The Bean himself appears to be playing a gruff, older voice of wisdom, even if there’s surely a bullet with his name on it somewhere. Actually in the driving seat is Jonah Hauer-King, previously of other prestige period dramas like Howards End and Little Women, although more interestingly, his NCO is played by Blake Harrison, the bumbling gunman from A Very English Scandal but better known for being by far the most capable lead actor in smutty teen comedy The Inbetweeners – here well-deservedly getting to stretch himself out a bit.

Whereas the recent war epic 1917 took a very close-in, personal view of events, World On Fire takes a more macro approach, its settings skipping through a good chunk of the Northern hemisphere. It is a world war after all, even if it is set in 1939, the period politely known as ‘the phoney war’ because all the fighting was between non-English-speaking people.

 

3. Belgravia | April 12

Made by the same people behind Downton Abbey and aimed at much the same audience, Belgravia tells a Romeo-and-Juliet-style story about young lovers from two incredibly wealthy families – one old money, one new money (chalk and cheddar by the upper crust’s low standards).
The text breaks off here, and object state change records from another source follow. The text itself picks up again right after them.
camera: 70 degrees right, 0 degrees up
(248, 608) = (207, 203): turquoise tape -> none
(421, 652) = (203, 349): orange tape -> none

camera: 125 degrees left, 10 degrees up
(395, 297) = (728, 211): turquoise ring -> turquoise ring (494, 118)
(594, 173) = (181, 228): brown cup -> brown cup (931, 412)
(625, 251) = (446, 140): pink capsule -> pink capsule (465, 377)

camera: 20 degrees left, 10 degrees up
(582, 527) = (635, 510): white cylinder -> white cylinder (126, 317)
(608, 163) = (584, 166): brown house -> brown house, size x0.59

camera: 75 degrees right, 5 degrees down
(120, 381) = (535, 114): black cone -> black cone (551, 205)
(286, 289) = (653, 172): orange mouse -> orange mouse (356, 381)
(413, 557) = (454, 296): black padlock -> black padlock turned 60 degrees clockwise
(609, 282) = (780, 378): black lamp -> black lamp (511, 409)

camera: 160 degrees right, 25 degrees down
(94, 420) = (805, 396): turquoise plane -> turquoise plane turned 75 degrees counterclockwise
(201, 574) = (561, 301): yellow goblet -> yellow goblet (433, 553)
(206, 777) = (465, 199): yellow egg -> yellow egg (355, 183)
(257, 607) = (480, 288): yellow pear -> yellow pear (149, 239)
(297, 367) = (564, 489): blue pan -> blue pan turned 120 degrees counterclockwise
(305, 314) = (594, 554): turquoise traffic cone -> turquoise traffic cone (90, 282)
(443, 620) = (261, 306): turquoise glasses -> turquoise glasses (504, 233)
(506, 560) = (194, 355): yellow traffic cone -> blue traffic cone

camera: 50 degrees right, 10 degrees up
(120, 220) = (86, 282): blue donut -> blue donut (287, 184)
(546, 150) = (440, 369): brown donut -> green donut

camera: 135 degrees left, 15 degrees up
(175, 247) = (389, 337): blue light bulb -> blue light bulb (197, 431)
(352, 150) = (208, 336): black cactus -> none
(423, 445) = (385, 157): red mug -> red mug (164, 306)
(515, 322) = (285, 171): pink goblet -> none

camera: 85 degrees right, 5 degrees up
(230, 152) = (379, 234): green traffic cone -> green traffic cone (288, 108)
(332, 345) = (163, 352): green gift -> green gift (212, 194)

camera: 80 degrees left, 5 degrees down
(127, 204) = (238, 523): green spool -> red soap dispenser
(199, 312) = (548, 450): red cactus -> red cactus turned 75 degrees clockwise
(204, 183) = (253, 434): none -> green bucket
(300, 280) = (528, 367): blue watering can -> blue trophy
Unlike Downton, Belgravia isn’t even pretending anyone’s tuning in because they’re interested in life below stairs. The main focus here is the everyday problems of the incomprehensibly well-heeled. A lot of TV which focuses on the very wealthy is billed as ‘aspirational’, as in ‘here’s all the nonsense you or I could get up to if we had the cash’. But this kind of thing is different, the turning point here is class and the idea behind it is ‘you and I could not possibly get up to this sort of thing, even if we had more money than God’ – hence the success of The Crown.

Another departure from its primordial ancestor is that this isn’t a sprawling, multi-season experience that ends in a film spinoff where the King comes to visit. Instead it’s a six-episode one-shot miniseries – a nice little self-contained slice of a simpler time when people rode horses, did opium, and could go outside.

 

4. Mrs. America | April 15

You still see plenty of ink splashed and voices raised over the interminable, endless gender debate – should men do this? Are women like that? What about everyone else? Go to any well-stocked online comment section and you’ll get enough of it for ten lifetimes. But most people, in the first world at any rate, will now be proceeding from a starting point that men and women should enjoy equal rights under the law.

So to see a show based on Phyllis Schlafly, a woman who campaigned against just that seems like a period piece further removed from the modern day than even Belgravia up above – and more than that, a great surprise coming from the entertainment industry, huge parts of which are engaged in an arms race to be woker than thou. The show will of course be showing both sides of the argument, but Schlafly is the main character – and would they hire Cate Blanchett to play a two-dimensional villain caricature? Well, possibly, but if they do she’d better be hamming it up as a truly insufferable bastard.

 

5. The Midnight Gospel | April 20

At the best of times, Adventure Time was only ever pretending to be a show for children, rather than 20-something cartoonheads who liked things getting mildly psychedelic. Now, its creator Pendleton Ward gets to rip the mask off with The Midnight Gospel, which embraces the same sort of wiggly, dreamy style of art and animation.

The other half of the project comes from comedian/podcaster Duncan Trussell. It’s billed as a loose, probably very loose, adaptation of his podcast – so yes, this has taken the dangerously indulgent step of having a podcaster as the protagonist. Rather than the usual burbling about recreational drugs and wild animals though, here their USP is that they interview beings from dying worlds. If it had been commissioned a little more recently I’d say it was too on-the-nose.